O que se pede: Retome o texto sobre o Manifesto e continue-o a partir da última frase apresentada.

Texto para leitura:
++++++++++
3.-O “Manifesto” é isso mesmo um manifesto querendo responder ao livro acima. Deixam-se aqui três extratos: “Jesus pregou a igualdade. Uma igualdade sem aceção de pessoas, raças, sexo ou condição social. Falou em amor universal. Falou em amor.”, “Atacar a igualdade entre homens e mulheres, o direito ao amor, a possibilidade de escolher, em nome de uma alegada fidelidade a valores espirituais, é, no meu entender, trair o cristianismo” e “O discurso de ódio não tem base racional e, por isso, torna-se injusto por definição”.
++++++++++
Itens guardados:
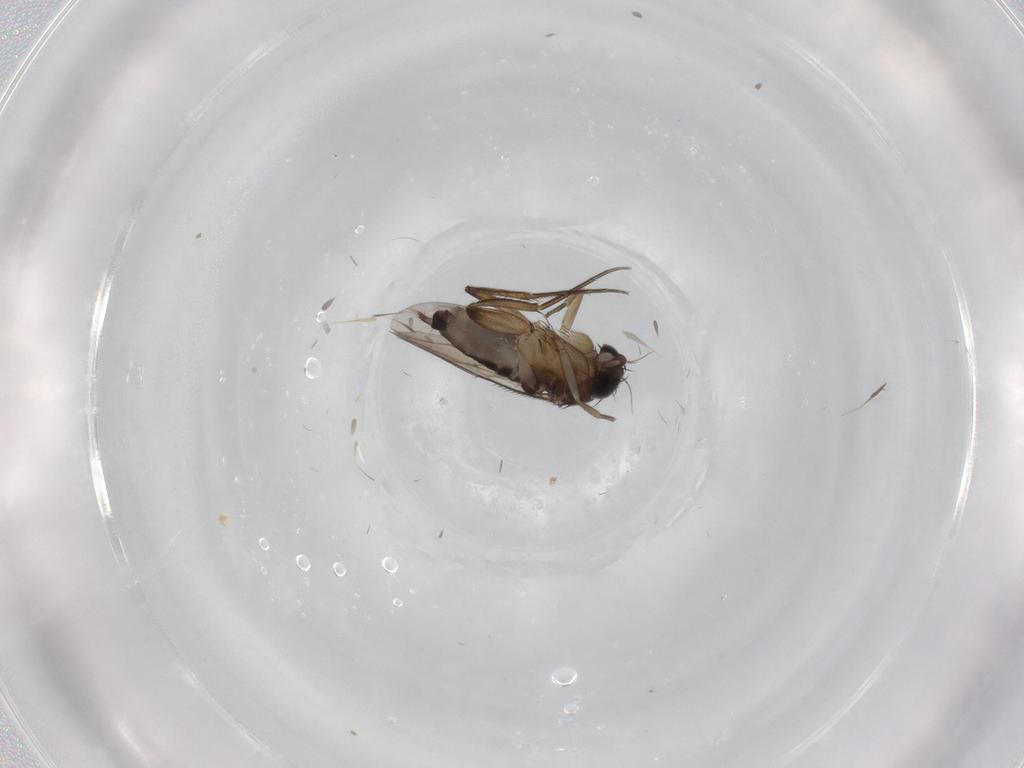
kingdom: Animalia
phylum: Arthropoda
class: Insecta
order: Diptera
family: Phoridae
++++++++++
Resultado do exercício:
4.- No último livro lê-se: “Mas para mim é totalmente claro que só a consideração de que a vida é um dom divino, uma dádiva de Deus – em que muitas pessoas creem, o que naturalmente deve merecer o maior respeito -, algo que alguém na entrega, mas que na verdade não nos pertence, se torna compreensível a discussão da titularidade do direito à vida”, ou este depoimento sobre a igualdade de género: “Não há desenvolvimento sem saúde, nem saúde sem desenvolvimento. Não há desenvolvimento sustentável sem igualdade de género – é por isso essencial que esta seja uma prioridade de investimento dos países a nível interno e externo…” ou sobre as famílias “A verdadeira ameaça às famílias “tradicionais” (e a todas as outras) é a ausência de condições monetárias desafogadas…”.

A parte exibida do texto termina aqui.